Desmoplakin loss leads to PKC-dependent insertion of series sarcomeres and contractile dysfunction in cardiomyocytes.

BACKGROUND: Mutations in DSP, which encodes the protein desmoplakin, lead to cardiomyopathy with unusually high penetrance. Clinical features include ventricular tachyarrhythmias, fibro-fatty infiltration of both ventricles, and ultimately dilated cardiomyopathy. While some data have been gathered to explain the electrophysiological and contractile consequences of desmoplakin cardiomyopathy, a comprehensive mechanism linking DSP mutations to ventricular dilation and heart failure remains elusive. METHODS: We use iPSC-derived engineered heart tissue (EHT) bearing a functional desmoplakin haploinsufficiency to model the heart failure phenotype that occurs in desmoplakin cardiomyopathy. Functional haploinsufficiency is secondary to a missense mutation, R451G, that results in proteolytic degradation of desmoplakin with no detectable protein.

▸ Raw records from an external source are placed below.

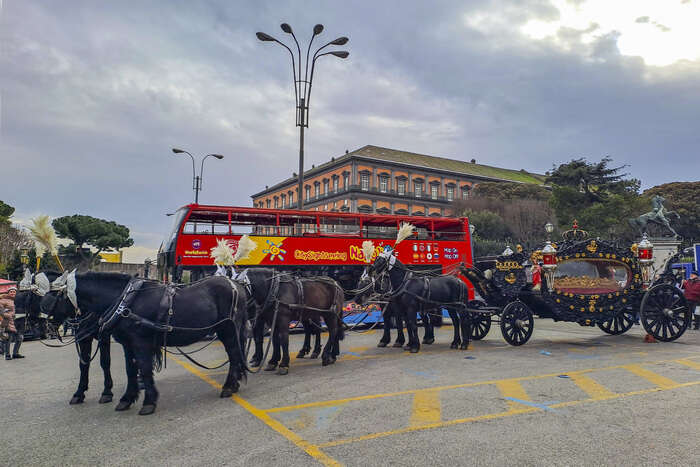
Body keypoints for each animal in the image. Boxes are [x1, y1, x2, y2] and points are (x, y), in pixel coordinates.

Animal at [41, 272, 249, 414]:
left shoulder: (140, 342)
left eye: (53, 296)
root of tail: (237, 285)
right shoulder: (127, 343)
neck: (125, 301)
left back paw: (229, 386)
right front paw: (127, 398)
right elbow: (130, 370)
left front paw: (149, 401)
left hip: (228, 330)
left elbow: (145, 368)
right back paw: (234, 384)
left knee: (234, 354)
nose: (47, 325)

We complement functional data obtained in tissue-engineered constructs with cell biology assays in 2D cardiomyocytes to glean insights into the mechanism and mechanobiology of desmoplakin cardiomyopathy. RESULTS: Engineered heart tissues harboring a desmoplakin insufficiency recapitulate a patient phenotype notable for hypocontractility and ventricular dilation. Surprisingly, DSP-mutant tissues exhibited a shortened resting sarcomere length that was dependent on protein kinase C activity. Concurrently, mechanical load on α-catenin was increased, suggesting a mechanism by which desmosomal insufficiency redistributes force to adherens junctions. Excessive loading on adherens junctions may act as a stimulus for avid insertion of series sarcomeres, shortening the length per sarcomere, and resulting in a contractile deficit. PKC inhibition rescues shortened sarcomere length in DSP-mutant tissues, suggesting that it could be a target for future molecular therapies. CONCLUSIONS: Our study uncovers a novel mechanism underlying systolic dysfunction in desmoplakin cardiomyopathy. We not only recapitulate the disease phenotype, but we identify sarcomere length regulation through altered force transmission at the intercalated disc as a previously-unrecognized mechanism.